THE JOURNAL

The last-minute items you really need to wrap up cosy with right now.
Before we get onto the clothes, some housekeeping. You may already be aware, but we now upload new items on site three times a week. It used to be just Tuesdays and Fridays. Now, the new days for your diary are Monday and Wednesday as well as Friday. Good, right? Well, for your appearance/social status/general happiness, perhaps. Not so much for your bank balance.
And despite the increase in product launches, no amount of uploads could have properly prepared us for the ridiculous cold snap we are currently experiencing at MR PORTER HQ in London. Just as we start investing in spring collections, we’re hit with blizzards, wind and ice of Biblical proportions. But not to worry. With shivering hands, we carefully sifted through today’s offering to select some items to help you handle the cold. Which brings a whole new meaning to the phrase “style emergency”.
BATTEN DOWN THE HATCHES
One way to deal with the cold weather is to avoid it entirely. Call your boss. Tell them you’re either sick, snowed in, or both (but will valiantly offer to work from home.) Then, slip into something comfortable and put the kettle on. It may be counterintuitive that we are using the famous adventurer Mr David de Rothschild’s new brand to make this point, but these drawstring trousers would be perfect for wearing around the house (even if they may be more designed for comfort when you travel). Team with a wool scarf, though, and you’ll be as warm as toast.
FACE THE MUSIC
If you prefer to deal with your problems by facing them head on, you may well have been tutting at our suggestion above. You’re no shrinking violet, and you will face the cold like the intrepid explorer you... sometimes watch on the television. All you need is the correct equipment. Snow and sub-zero temperatures are Moncler’s bread and butter, so we often turn to them in times of extreme weather. This shell jacket will ably fend off the biting wind, while this rollneck will help keep you warm. A two pronged attack to see you through the week.

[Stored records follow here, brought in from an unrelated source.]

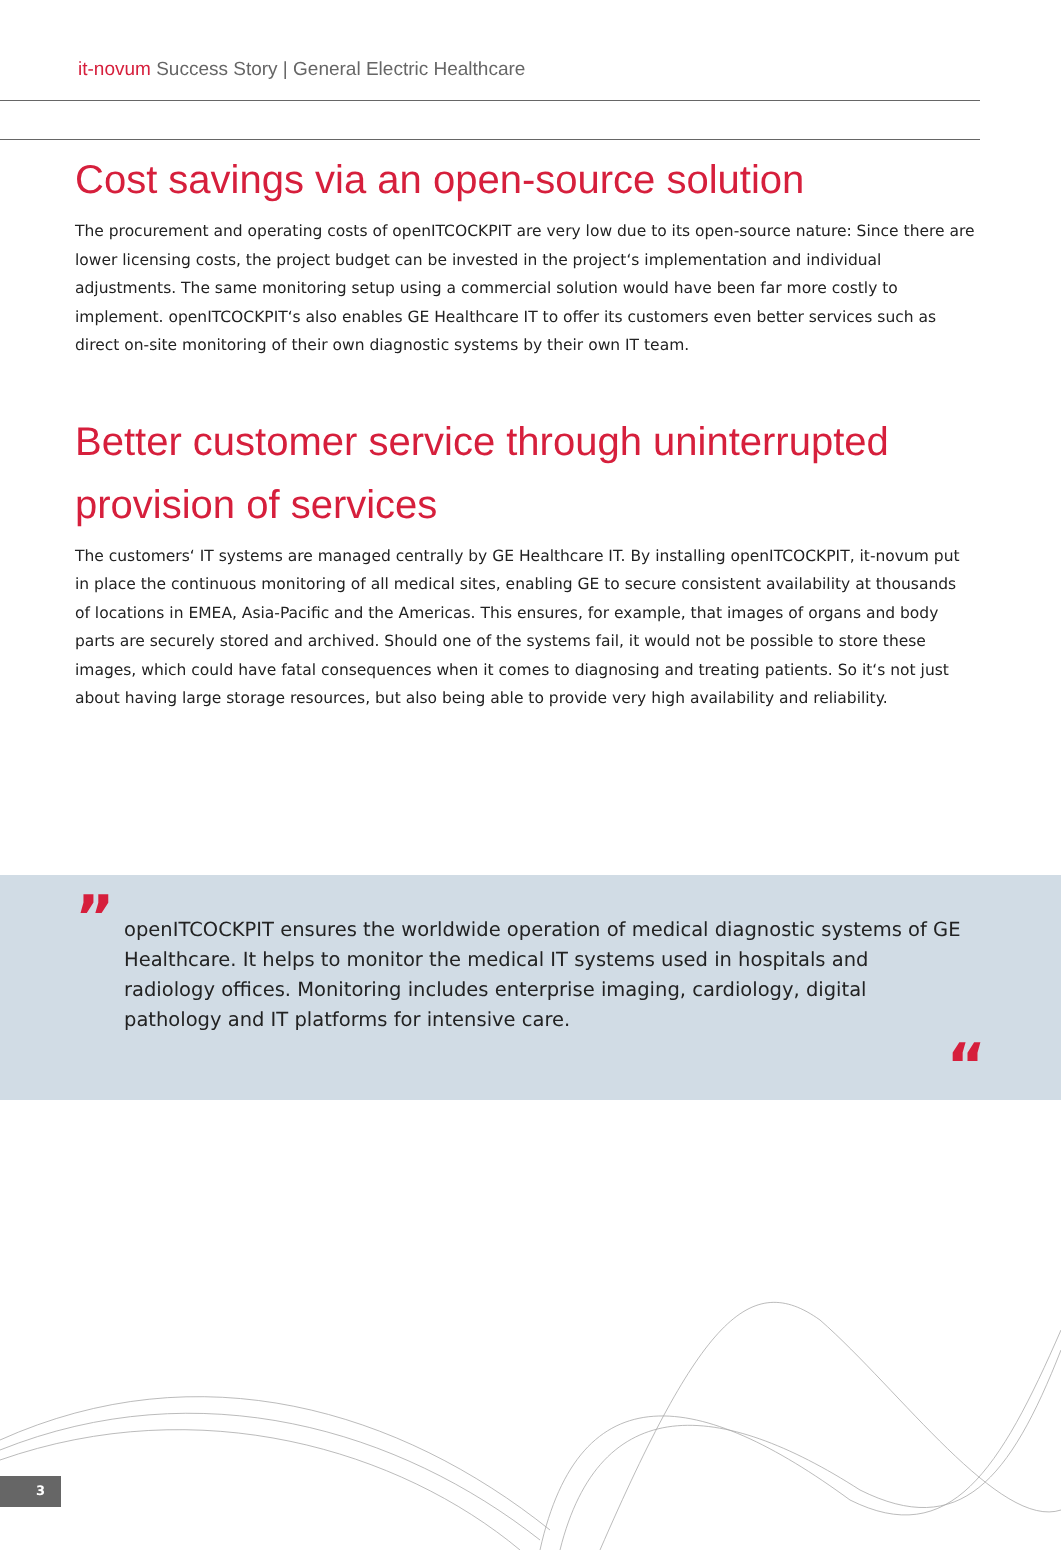it-novum Success Story | General Electric Healthcare
Cost savings via an open-source solution
The procurement and operating costs of openITCOCKPIT are very low due to its open-source nature: Since there are lower licensing costs, the project budget can be invested in the project‘s implementation and individual adjustments. The same monitoring setup using a commercial solution would have been far more costly to implement. openITCOCKPIT‘s also enables GE Healthcare IT to offer its customers even better services such as direct on-site monitoring of their own diagnostic systems by their own IT team.
Better customer service through uninterrupted provision of services
The customers‘ IT systems are managed centrally by GE Healthcare IT. By installing openITCOCKPIT, it-novum put in place the continuous monitoring of all medical sites, enabling GE to secure consistent availability at thousands of locations in EMEA, Asia-Pacific and the Americas. This ensures, for example, that images of organs and body parts are securely stored and archived. Should one of the systems fail, it would not be possible to store these images, which could have fatal consequences when it comes to diagnosing and treating patients. So it‘s not just about having large storage resources, but also being able to provide very high availability and reliability.
”
openITCOCKPIT ensures the worldwide operation of medical diagnostic systems of GE Healthcare. It helps to monitor the medical IT systems used in hospitals and radiology offices. Monitoring includes enterprise imaging, cardiology, digital pathology and IT platforms for intensive care.
“
3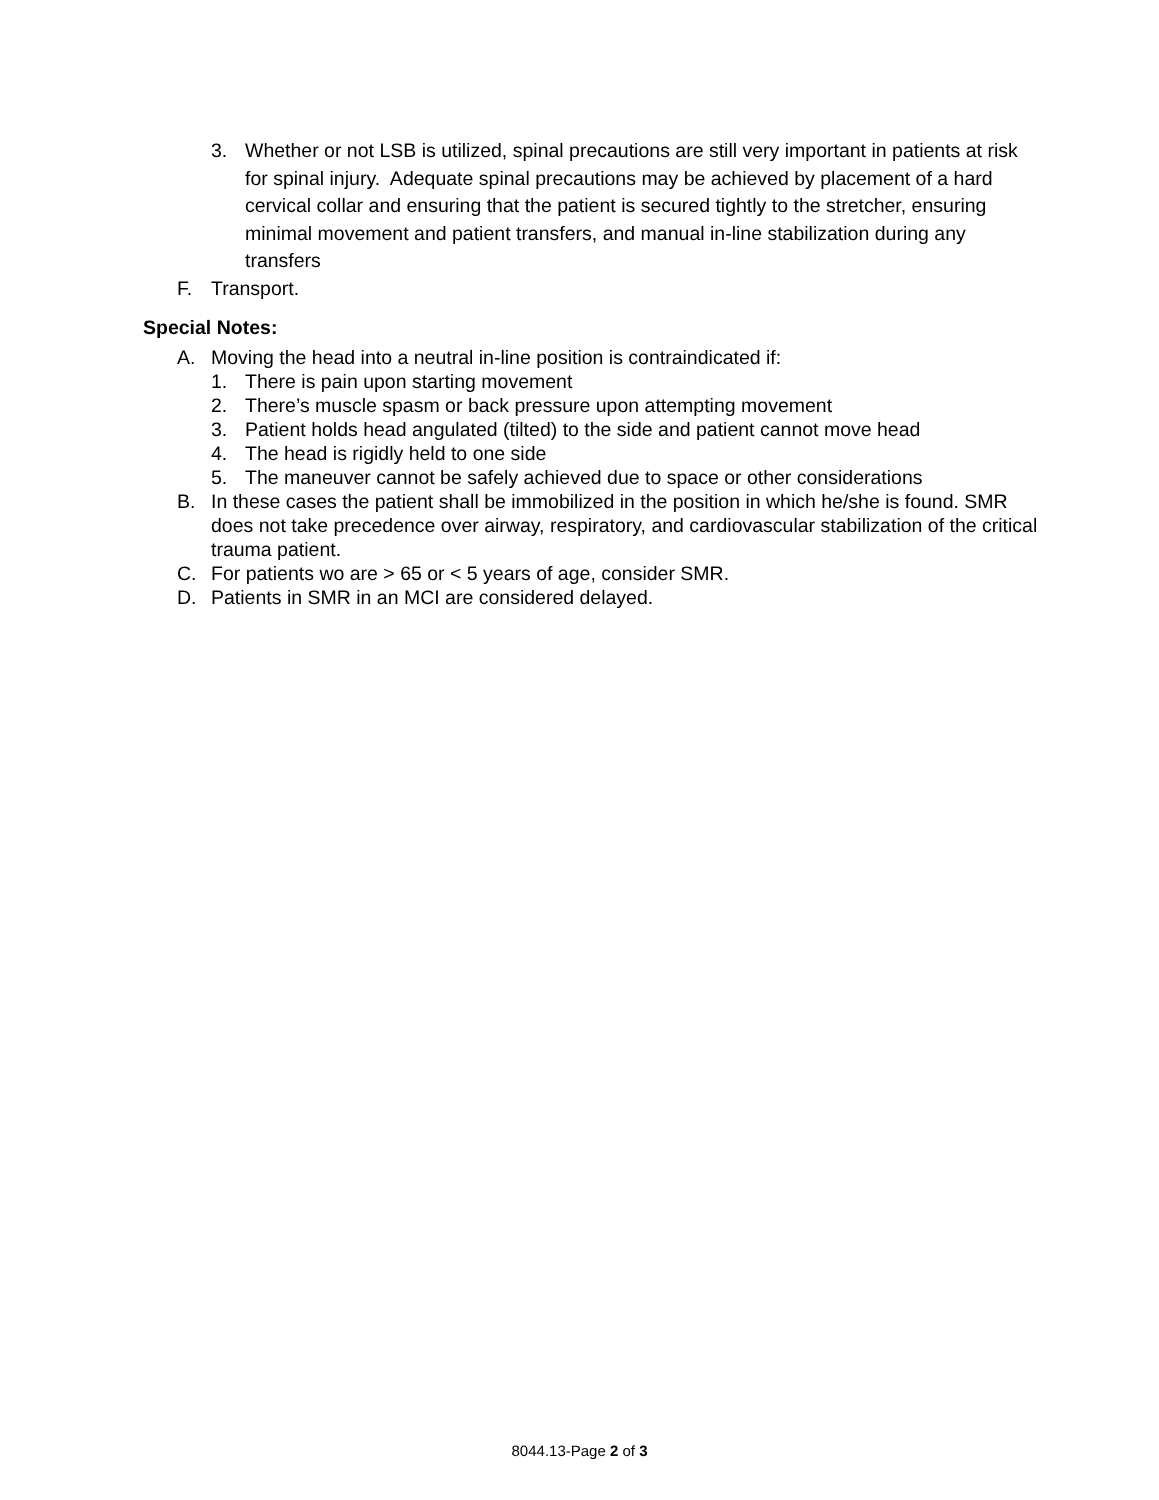3. Whether or not LSB is utilized, spinal precautions are still very important in patients at risk for spinal injury. Adequate spinal precautions may be achieved by placement of a hard cervical collar and ensuring that the patient is secured tightly to the stretcher, ensuring minimal movement and patient transfers, and manual in-line stabilization during any transfers
F. Transport.
Special Notes:
A. Moving the head into a neutral in-line position is contraindicated if:
1. There is pain upon starting movement
2. There’s muscle spasm or back pressure upon attempting movement
3. Patient holds head angulated (tilted) to the side and patient cannot move head
4. The head is rigidly held to one side
5. The maneuver cannot be safely achieved due to space or other considerations
B. In these cases the patient shall be immobilized in the position in which he/she is found. SMR does not take precedence over airway, respiratory, and cardiovascular stabilization of the critical trauma patient.
C. For patients wo are > 65 or < 5 years of age, consider SMR.
D. Patients in SMR in an MCI are considered delayed.
8044.13-Page 2 of 3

PRETEND IT ISN’T HAPPENING
A slightly less conventional technique for dealing with this cold snap is to simply pretend that it isn’t happening. As we’re often being told by various meditation apps and new-age life coaches – our problems are mostly fictions in our head. So, take a deep breath, close your eyes, and transport yourself to somewhere warm and sunny. This could result in you actually booking a flight for a holiday. Or it could simply be you buying this cheery T-shirt that states its intentions to project relaxed, sunny vibes in no uncertain terms. Whatever happens, there’s nothing like a psychological lift in times of need.